* Assignment *
Please reproduce the data exactly, though every picture must stay out.

(Beginning of Record set)

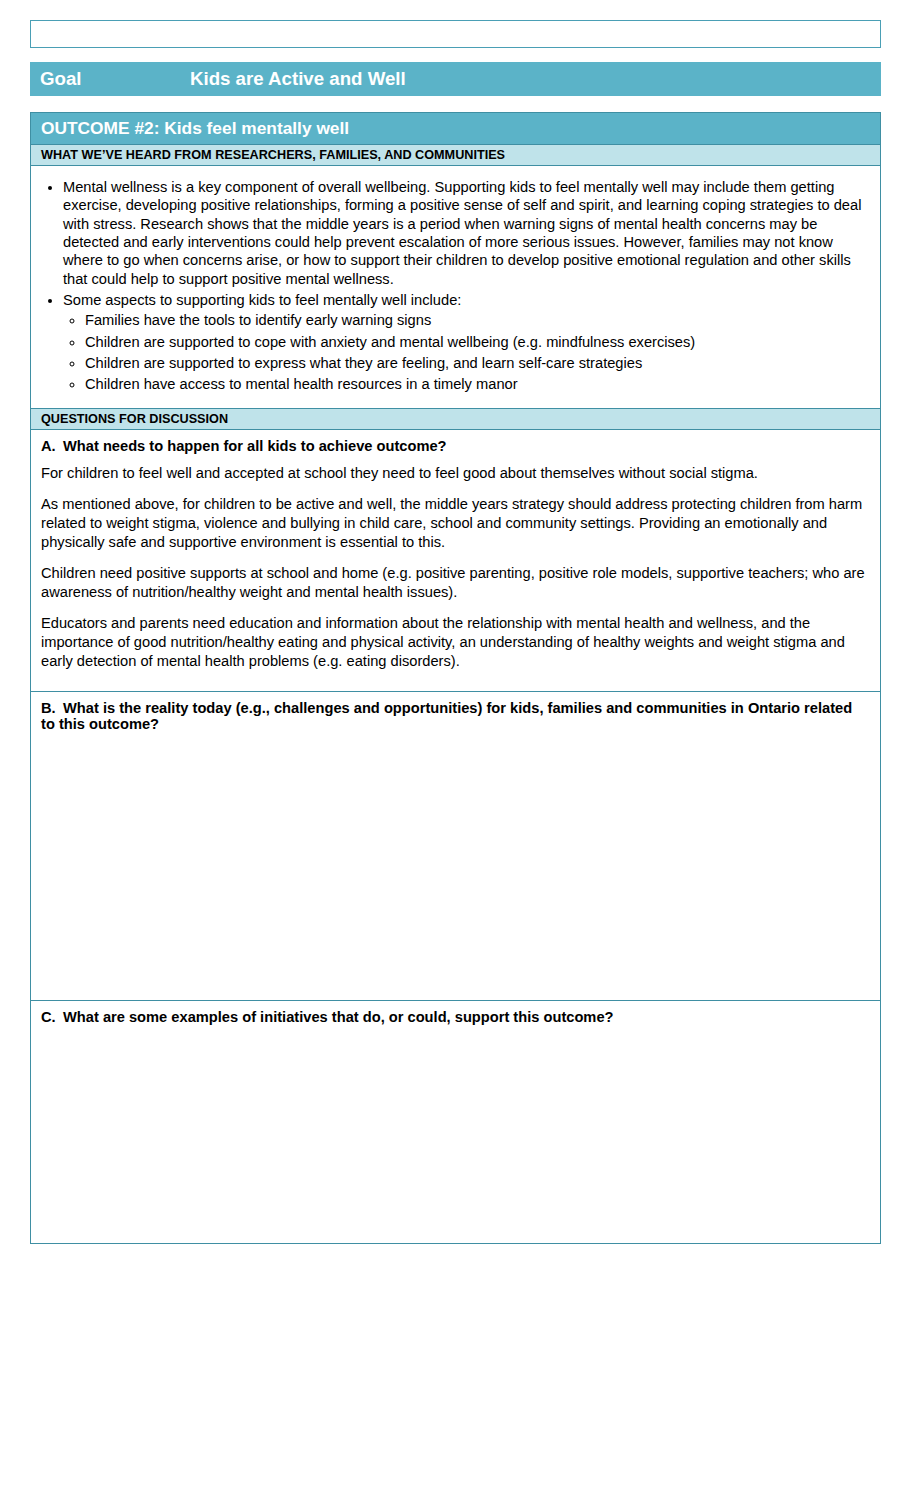Goal Kids are Active and Well
OUTCOME #2: Kids feel mentally well
WHAT WE’VE HEARD FROM RESEARCHERS, FAMILIES, AND COMMUNITIES
Mental wellness is a key component of overall wellbeing. Supporting kids to feel mentally well may include them getting exercise, developing positive relationships, forming a positive sense of self and spirit, and learning coping strategies to deal with stress. Research shows that the middle years is a period when warning signs of mental health concerns may be detected and early interventions could help prevent escalation of more serious issues. However, families may not know where to go when concerns arise, or how to support their children to develop positive emotional regulation and other skills that could help to support positive mental wellness.
Some aspects to supporting kids to feel mentally well include:
Families have the tools to identify early warning signs
Children are supported to cope with anxiety and mental wellbeing (e.g. mindfulness exercises)
Children are supported to express what they are feeling, and learn self-care strategies
Children have access to mental health resources in a timely manor
QUESTIONS FOR DISCUSSION
A. What needs to happen for all kids to achieve outcome?
For children to feel well and accepted at school they need to feel good about themselves without social stigma.
As mentioned above, for children to be active and well, the middle years strategy should address protecting children from harm related to weight stigma, violence and bullying in child care, school and community settings. Providing an emotionally and physically safe and supportive environment is essential to this.
Children need positive supports at school and home (e.g. positive parenting, positive role models, supportive teachers; who are awareness of nutrition/healthy weight and mental health issues).
Educators and parents need education and information about the relationship with mental health and wellness, and the importance of good nutrition/healthy eating and physical activity, an understanding of healthy weights and weight stigma and early detection of mental health problems (e.g. eating disorders).
B. What is the reality today (e.g., challenges and opportunities) for kids, families and communities in Ontario related to this outcome?
C. What are some examples of initiatives that do, or could, support this outcome?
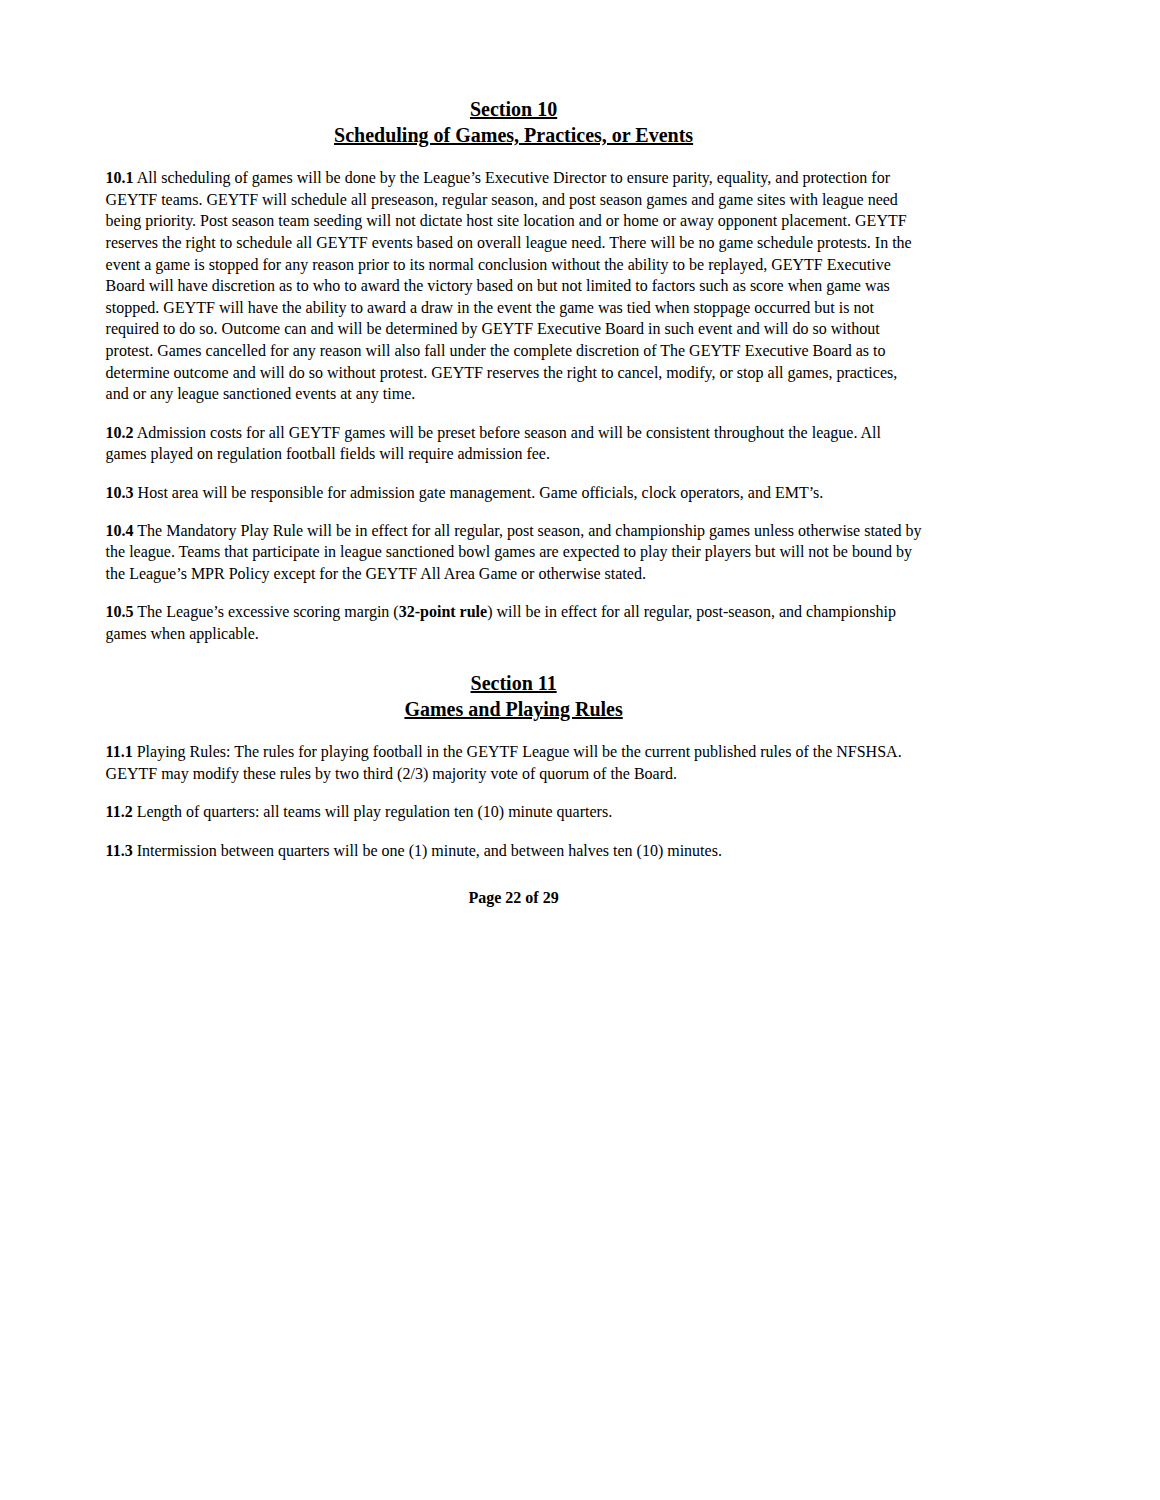Section 10
Scheduling of Games, Practices, or Events
10.1 All scheduling of games will be done by the League’s Executive Director to ensure parity, equality, and protection for GEYTF teams. GEYTF will schedule all preseason, regular season, and post season games and game sites with league need being priority. Post season team seeding will not dictate host site location and or home or away opponent placement. GEYTF reserves the right to schedule all GEYTF events based on overall league need. There will be no game schedule protests. In the event a game is stopped for any reason prior to its normal conclusion without the ability to be replayed, GEYTF Executive Board will have discretion as to who to award the victory based on but not limited to factors such as score when game was stopped. GEYTF will have the ability to award a draw in the event the game was tied when stoppage occurred but is not required to do so. Outcome can and will be determined by GEYTF Executive Board in such event and will do so without protest. Games cancelled for any reason will also fall under the complete discretion of The GEYTF Executive Board as to determine outcome and will do so without protest. GEYTF reserves the right to cancel, modify, or stop all games, practices, and or any league sanctioned events at any time.
10.2 Admission costs for all GEYTF games will be preset before season and will be consistent throughout the league. All games played on regulation football fields will require admission fee.
10.3 Host area will be responsible for admission gate management. Game officials, clock operators, and EMT’s.
10.4 The Mandatory Play Rule will be in effect for all regular, post season, and championship games unless otherwise stated by the league. Teams that participate in league sanctioned bowl games are expected to play their players but will not be bound by the League’s MPR Policy except for the GEYTF All Area Game or otherwise stated.
10.5 The League’s excessive scoring margin (32-point rule) will be in effect for all regular, post-season, and championship games when applicable.
Section 11
Games and Playing Rules
11.1 Playing Rules: The rules for playing football in the GEYTF League will be the current published rules of the NFSHSA. GEYTF may modify these rules by two third (2/3) majority vote of quorum of the Board.
11.2 Length of quarters: all teams will play regulation ten (10) minute quarters.
11.3 Intermission between quarters will be one (1) minute, and between halves ten (10) minutes.
Page 22 of 29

(End of Record set)

* Response area *
Goal Kids are Active and Well
OUTCOME #2: Kids feel mentally well
WHAT WE’VE HEARD FROM RESEARCHERS, FAMILIES, AND COMMUNITIES
Mental wellness is a key component of overall wellbeing. Supporting kids to feel mentally well may include them getting exercise, developing positive relationships, forming a positive sense of self and spirit, and learning coping strategies to deal with stress. Research shows that the middle years is a period when warning signs of mental health concerns may be detected and early interventions could help prevent escalation of more serious issues. However, families may not know where to go when concerns arise, or how to support their children to develop positive emotional regulation and other skills that could help to support positive mental wellness.
Some aspects to supporting kids to feel mentally well include:
Families have the tools to identify early warning signs
Children are supported to cope with anxiety and mental wellbeing (e.g. mindfulness exercises)
Children are supported to express what they are feeling, and learn self-care strategies
Children have access to mental health resources in a timely manor
QUESTIONS FOR DISCUSSION
A. What needs to happen for all kids to achieve outcome?
For children to feel well and accepted at school they need to feel good about themselves without social stigma.
As mentioned above, for children to be active and well, the middle years strategy should address protecting children from harm related to weight stigma, violence and bullying in child care, school and community settings. Providing an emotionally and physically safe and supportive environment is essential to this.
Children need positive supports at school and home (e.g. positive parenting, positive role models, supportive teachers; who are awareness of nutrition/healthy weight and mental health issues).
Educators and parents need education and information about the relationship with mental health and wellness, and the importance of good nutrition/healthy eating and physical activity, an understanding of healthy weights and weight stigma and early detection of mental health problems (e.g. eating disorders).
B. What is the reality today (e.g., challenges and opportunities) for kids, families and communities in Ontario related to this outcome?
C. What are some examples of initiatives that do, or could, support this outcome?
Section 10
Scheduling of Games, Practices, or Events
10.1 All scheduling of games will be done by the League’s Executive Director to ensure parity, equality, and protection for GEYTF teams. GEYTF will schedule all preseason, regular season, and post season games and game sites with league need being priority. Post season team seeding will not dictate host site location and or home or away opponent placement. GEYTF reserves the right to schedule all GEYTF events based on overall league need. There will be no game schedule protests. In the event a game is stopped for any reason prior to its normal conclusion without the ability to be replayed, GEYTF Executive Board will have discretion as to who to award the victory based on but not limited to factors such as score when game was stopped. GEYTF will have the ability to award a draw in the event the game was tied when stoppage occurred but is not required to do so. Outcome can and will be determined by GEYTF Executive Board in such event and will do so without protest. Games cancelled for any reason will also fall under the complete discretion of The GEYTF Executive Board as to determine outcome and will do so without protest. GEYTF reserves the right to cancel, modify, or stop all games, practices, and or any league sanctioned events at any time.
10.2 Admission costs for all GEYTF games will be preset before season and will be consistent throughout the league. All games played on regulation football fields will require admission fee.
10.3 Host area will be responsible for admission gate management. Game officials, clock operators, and EMT’s.
10.4 The Mandatory Play Rule will be in effect for all regular, post season, and championship games unless otherwise stated by the league. Teams that participate in league sanctioned bowl games are expected to play their players but will not be bound by the League’s MPR Policy except for the GEYTF All Area Game or otherwise stated.
10.5 The League’s excessive scoring margin (32-point rule) will be in effect for all regular, post-season, and championship games when applicable.
Section 11
Games and Playing Rules
11.1 Playing Rules: The rules for playing football in the GEYTF League will be the current published rules of the NFSHSA. GEYTF may modify these rules by two third (2/3) majority vote of quorum of the Board.
11.2 Length of quarters: all teams will play regulation ten (10) minute quarters.
11.3 Intermission between quarters will be one (1) minute, and between halves ten (10) minutes.
Page 22 of 29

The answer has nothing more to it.